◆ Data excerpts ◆
--- START ---

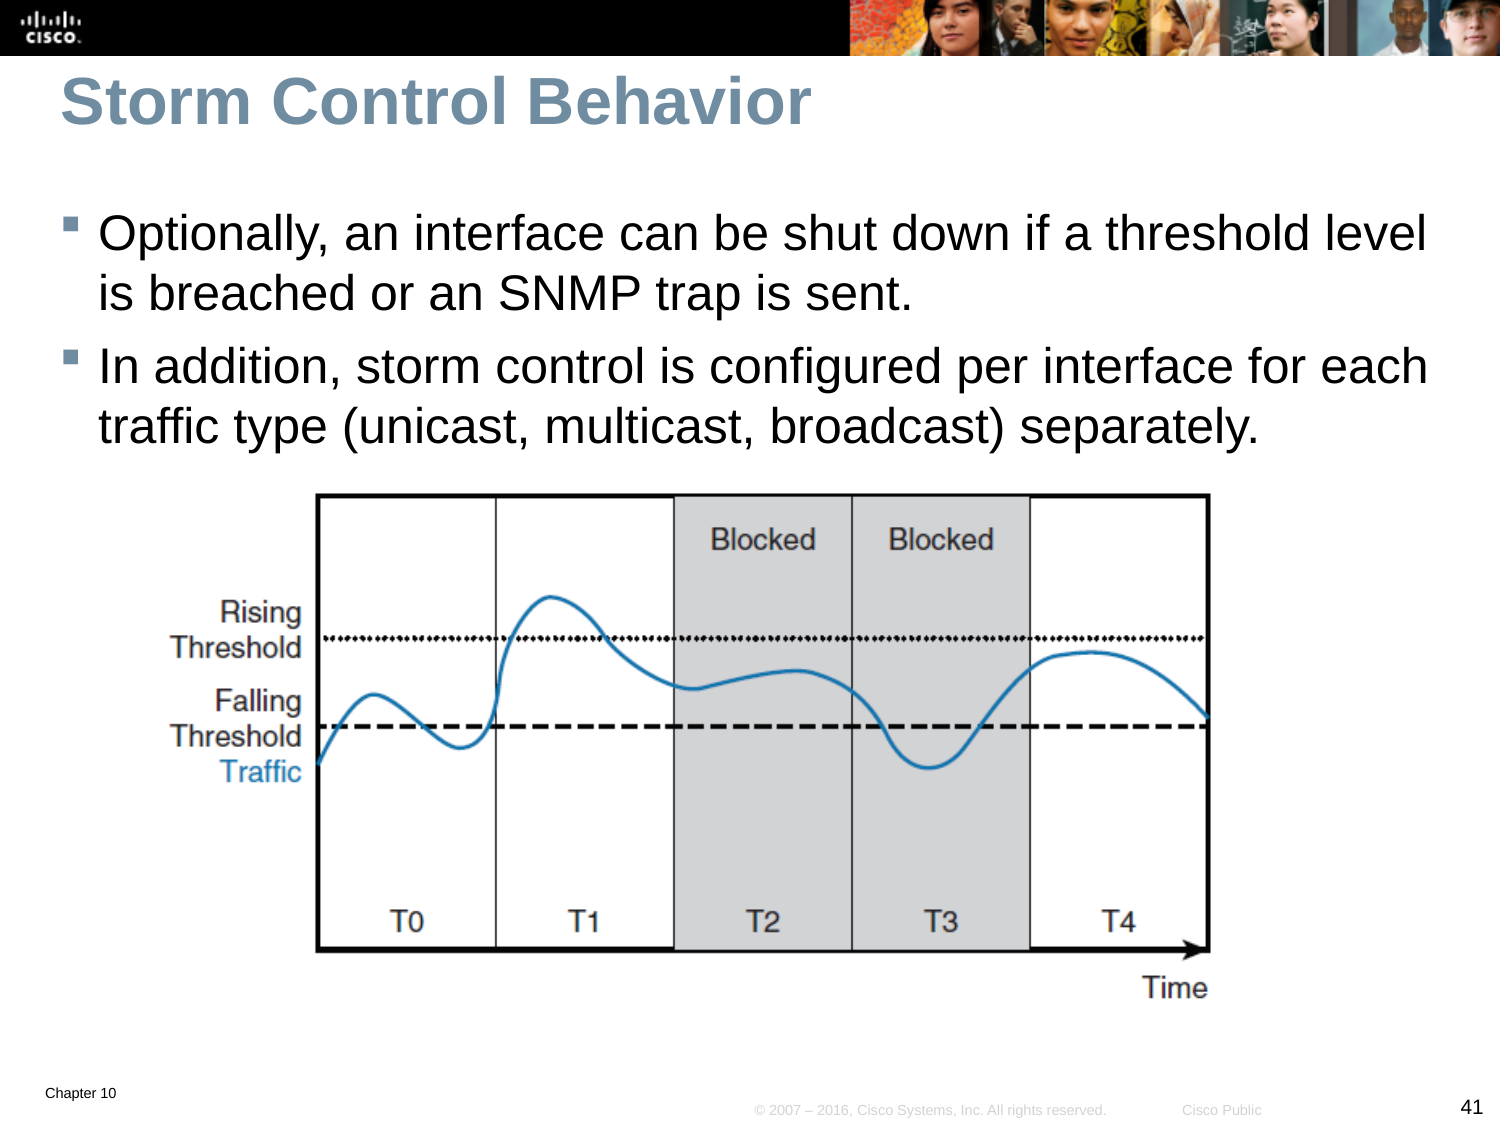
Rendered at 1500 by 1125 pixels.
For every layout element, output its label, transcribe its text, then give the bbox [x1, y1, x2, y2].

title Storm Control Behavior [45, 59, 1444, 182]
list Optionally, an interface can be shut down if a threshold level is breached or an SNMP trap is sent. In addition, storm control is configured per interface for each traffic type (unicast, multicast, broadcast) separately. [45, 193, 1444, 1037]
picture [162, 468, 1327, 1011]
picture [0, 0, 1500, 56]
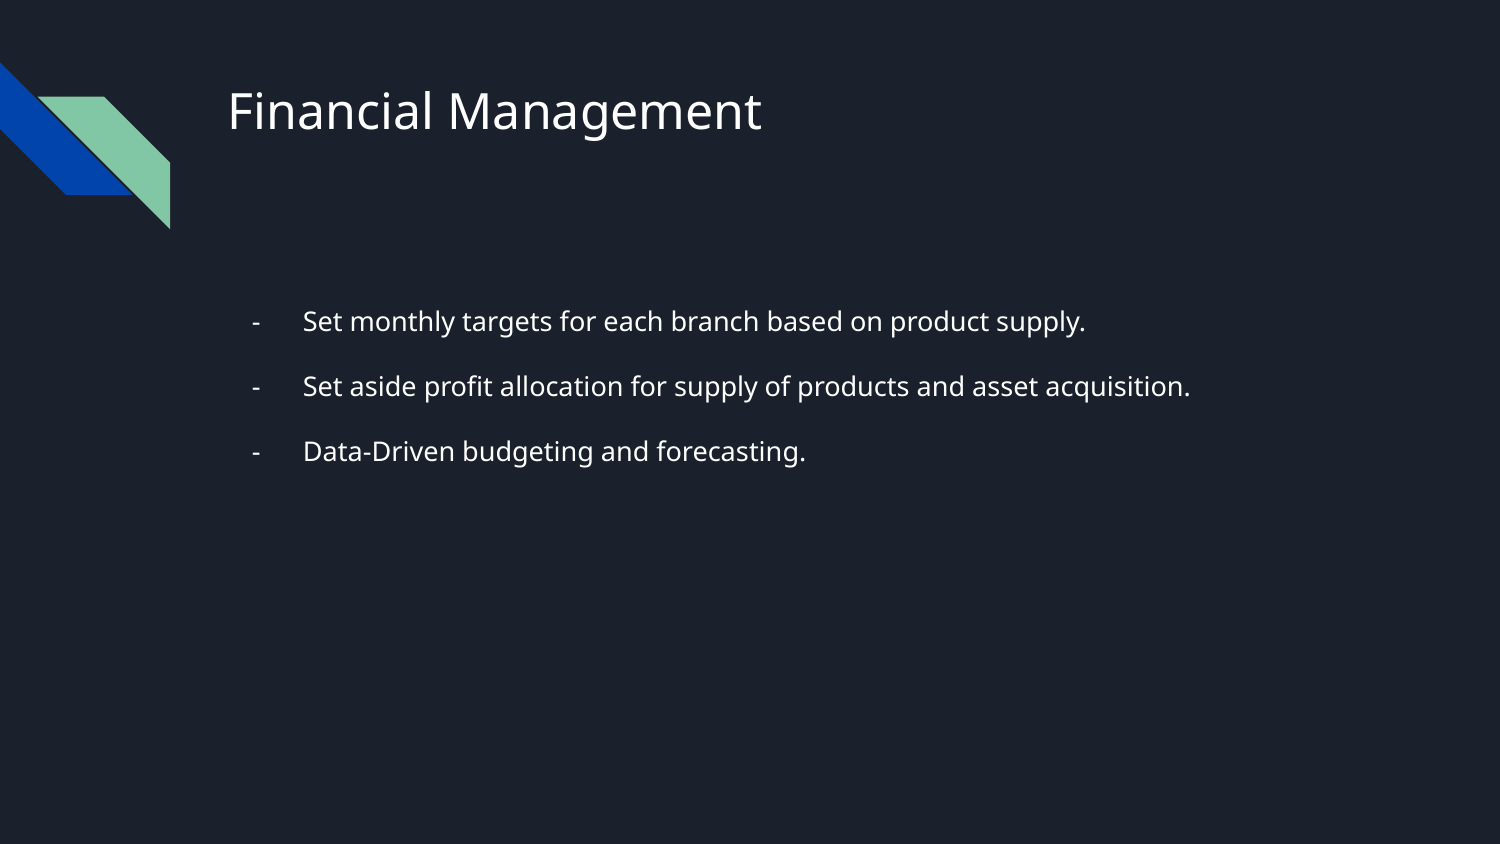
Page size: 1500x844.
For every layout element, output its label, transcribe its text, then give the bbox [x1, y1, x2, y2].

--- END ---

◆ Your task ◆
Print all entries exactly. The images do not belong in the copy.

◆ The completed task ◆
Rendered at 1500 by 1125 pixels.
For every layout element, output its label, transcribe its text, then give the bbox [x1, y1, x2, y2].

title Storm Control Behavior [45, 59, 1444, 182]
list Optionally, an interface can be shut down if a threshold level is breached or an SNMP trap is sent. In addition, storm control is configured per interface for each traffic type (unicast, multicast, broadcast) separately. [45, 193, 1444, 1037]
picture [162, 468, 1327, 1011]
picture [0, 0, 1500, 56]
Page size: 1500x844.
For every layout element, output its label, transcribe its text, then give the bbox [x1, y1, x2, y2].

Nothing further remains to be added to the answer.